WHAT YOU ARE ASKED TO DO: Each line of the records that follow must come back exactly, with pictures skipped.

Extracted page text data:
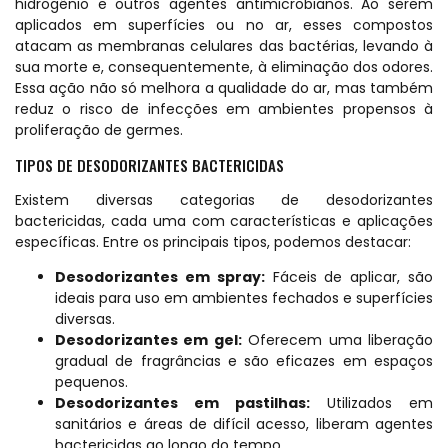
hidrogênio e outros agentes antimicrobianos. Ao serem
aplicados em superfícies ou no ar, esses compostos
atacam as membranas celulares das bactérias, levando à
sua morte e, consequentemente, à eliminação dos odores.
Essa ação não só melhora a qualidade do ar, mas também
reduz o risco de infecções em ambientes propensos à
proliferação de germes.
TIPOS DE DESODORIZANTES BACTERICIDAS
Existem diversas categorias de desodorizantes
bactericidas, cada uma com características e aplicações
específicas. Entre os principais tipos, podemos destacar:
Desodorizantes em spray:
Fáceis de aplicar, são
ideais para uso em ambientes fechados e superfícies
diversas.
Desodorizantes em gel:
Oferecem uma liberação
gradual de fragrâncias e são eficazes em espaços
pequenos.
Desodorizantes em pastilhas:
Utilizados em
sanitários e áreas de difícil acesso, liberam agentes
bactericidas ao longo do tempo.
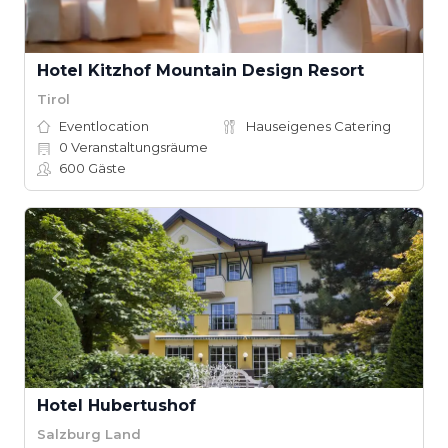
Hotel Kitzhof Mountain Design Resort
Tirol
Eventlocation
Hauseigenes Catering
0
Veranstaltungsräume
600
Gäste
Hotel Hubertushof
Salzburg Land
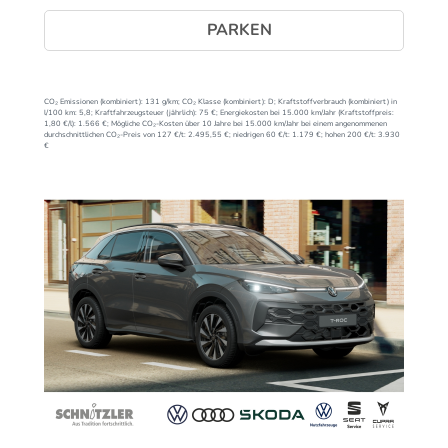
PARKEN
CO₂ Emissionen (kombiniert):
131 g/km;
CO₂ Klasse (kombiniert):
D;
Kraftstoffverbrauch (kombiniert) in
l/100 km:
5,8;
Kraftfahrzeugsteuer (jährlich):
75 €;
Energiekosten bei 15.000 km/Jahr (Kraftstoffpreis:
1,
80
€
/l):
1.566 €;
Mögliche CO₂-Kosten über 10 Jahre bei 15.000 km/Jahr bei einem angenommenen
durchschnittlichen CO₂-Preis von 127 €/t:
2.495,55 €; niedrigen 60 €/t: 1.179 €; hohen 200 €/t: 3.930
€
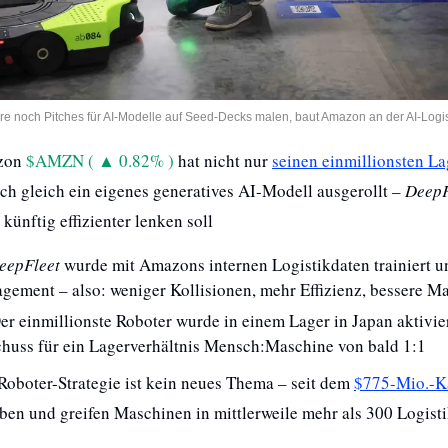
 noch Pitches für AI-Modelle auf Seed-Decks malen, baut Amazon an der AI-Logi
zon 
$AMZN ( ▲ 0.82% )
 hat nicht nur 
seinen einmillionsten La
 gleich ein eigenes generatives AI-Modell ausgerollt – 
DeepF
künftig effizienter lenken soll
eepFleet
 wurde mit Amazons internen Logistikdaten trainiert un
ement – also: weniger Kollisionen, mehr Effizienz, bessere M
er einmillionste Roboter wurde in einem Lager in Japan aktivier
chuss für ein Lagerverhältnis Mensch:Maschine von bald 1:1
oboter-Strategie ist kein neues Thema – seit dem 
$775-Mio.-K
eben und greifen Maschinen in mittlerweile mehr als 300 Logist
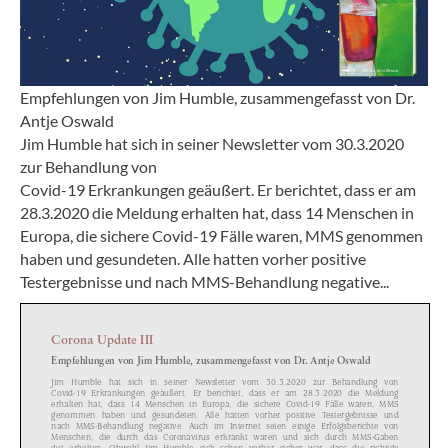
Empfehlungen von Jim Humble, zusammengefasst von Dr.
Antje Oswald
Jim Humble hat sich in seiner Newsletter vom 30.3.2020
zur Behandlung von
Covid-19 Erkrankungen geäußert. Er berichtet, dass er am
28.3.2020 die Meldung erhalten hat, dass 14 Menschen in
Europa, die sichere Covid-19 Fälle waren, MMS genommen
haben und gesundeten. Alle hatten vorher positive
Testergebnisse und nach MMS-Behandlung negative...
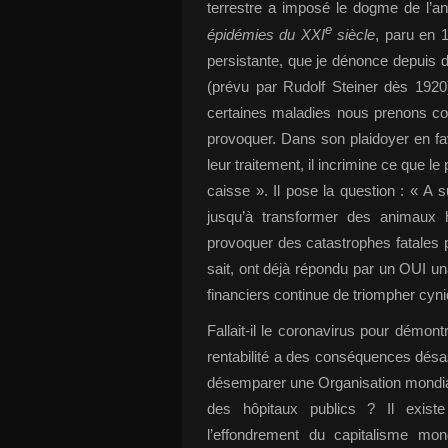
terrestre a imposé le dogme de l’anti
e
épidémie
s
du XXI
siècle
, paru en 
persistante, que je dénonce depuis 
(prévu par Rudolf Steiner dès 1920)
certaines maladies nous prenons co
provoquer. Dans son plaidoyer en f
leur traitement, il incrimine ce que le
caisse ». Il pose la question : « A s
jusqu’à transformer des animaux 
provoquer des catastrophes fatales p
sait, ont déjà répondu par un OUI u
financiers continue de triompher cy
Fallait-il le coronavirus pour démon
rentabilité a des conséquences désas
désemparer une Organisation mondiale 
des hôpitaux publics ? Il existe
l’effondrement du capitalisme mo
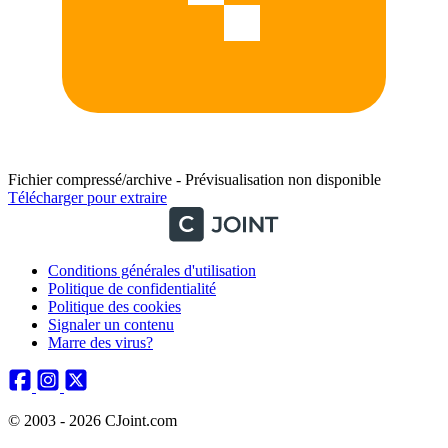
Fichier compressé/archive - Prévisualisation non disponible
Télécharger pour extraire
Conditions générales d'utilisation
Politique de confidentialité
Politique des cookies
Signaler un contenu
Marre des virus?
© 2003 - 2026 CJoint.com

TASK OUTPUT:
hidrogênio e outros agentes antimicrobianos. Ao serem
aplicados em superfícies ou no ar, esses compostos
atacam as membranas celulares das bactérias, levando à
sua morte e, consequentemente, à eliminação dos odores.
Essa ação não só melhora a qualidade do ar, mas também
reduz o risco de infecções em ambientes propensos à
proliferação de germes.
TIPOS DE DESODORIZANTES BACTERICIDAS
Existem diversas categorias de desodorizantes
bactericidas, cada uma com características e aplicações
específicas. Entre os principais tipos, podemos destacar:
Desodorizantes em spray:
Fáceis de aplicar, são
ideais para uso em ambientes fechados e superfícies
diversas.
Desodorizantes em gel:
Oferecem uma liberação
gradual de fragrâncias e são eficazes em espaços
pequenos.
Desodorizantes em pastilhas:
Utilizados em
sanitários e áreas de difícil acesso, liberam agentes
bactericidas ao longo do tempo.
Hotel Kitzhof Mountain Design Resort
Tirol
Eventlocation
Hauseigenes Catering
0
Veranstaltungsräume
600
Gäste
Hotel Hubertushof
Salzburg Land
PARKEN
CO₂ Emissionen (kombiniert):
131 g/km;
CO₂ Klasse (kombiniert):
D;
Kraftstoffverbrauch (kombiniert) in
l/100 km:
5,8;
Kraftfahrzeugsteuer (jährlich):
75 €;
Energiekosten bei 15.000 km/Jahr (Kraftstoffpreis:
1,
80
€
/l):
1.566 €;
Mögliche CO₂-Kosten über 10 Jahre bei 15.000 km/Jahr bei einem angenommenen
durchschnittlichen CO₂-Preis von 127 €/t:
2.495,55 €; niedrigen 60 €/t: 1.179 €; hohen 200 €/t: 3.930
€
 noch Pitches für AI-Modelle auf Seed-Decks malen, baut Amazon an der AI-Logi
zon 
$AMZN ( ▲ 0.82% )
 hat nicht nur 
seinen einmillionsten La
 gleich ein eigenes generatives AI-Modell ausgerollt – 
DeepF
künftig effizienter lenken soll
eepFleet
 wurde mit Amazons internen Logistikdaten trainiert un
ement – also: weniger Kollisionen, mehr Effizienz, bessere M
er einmillionste Roboter wurde in einem Lager in Japan aktivier
chuss für ein Lagerverhältnis Mensch:Maschine von bald 1:1
oboter-Strategie ist kein neues Thema – seit dem 
$775-Mio.-K
eben und greifen Maschinen in mittlerweile mehr als 300 Logist
Empfehlungen von Jim Humble, zusammengefasst von Dr.
Antje Oswald
Jim Humble hat sich in seiner Newsletter vom 30.3.2020
zur Behandlung von
Covid-19 Erkrankungen geäußert. Er berichtet, dass er am
28.3.2020 die Meldung erhalten hat, dass 14 Menschen in
Europa, die sichere Covid-19 Fälle waren, MMS genommen
haben und gesundeten. Alle hatten vorher positive
Testergebnisse und nach MMS-Behandlung negative...
terrestre a imposé le dogme de l’anti
e
épidémie
s
du XXI
siècle
, paru en 
persistante, que je dénonce depuis 
(prévu par Rudolf Steiner dès 1920)
certaines maladies nous prenons co
provoquer. Dans son plaidoyer en f
leur traitement, il incrimine ce que le
caisse ». Il pose la question : « A s
jusqu’à transformer des animaux 
provoquer des catastrophes fatales p
sait, ont déjà répondu par un OUI u
financiers continue de triompher cy
Fallait-il le coronavirus pour démon
rentabilité a des conséquences désas
désemparer une Organisation mondiale 
des hôpitaux publics ? Il existe
l’effondrement du capitalisme mo
Fichier compressé/archive - Prévisualisation non disponible
Télécharger pour extraire
Conditions générales d'utilisation
Politique de confidentialité
Politique des cookies
Signaler un contenu
Marre des virus?
© 2003 - 2026 CJoint.com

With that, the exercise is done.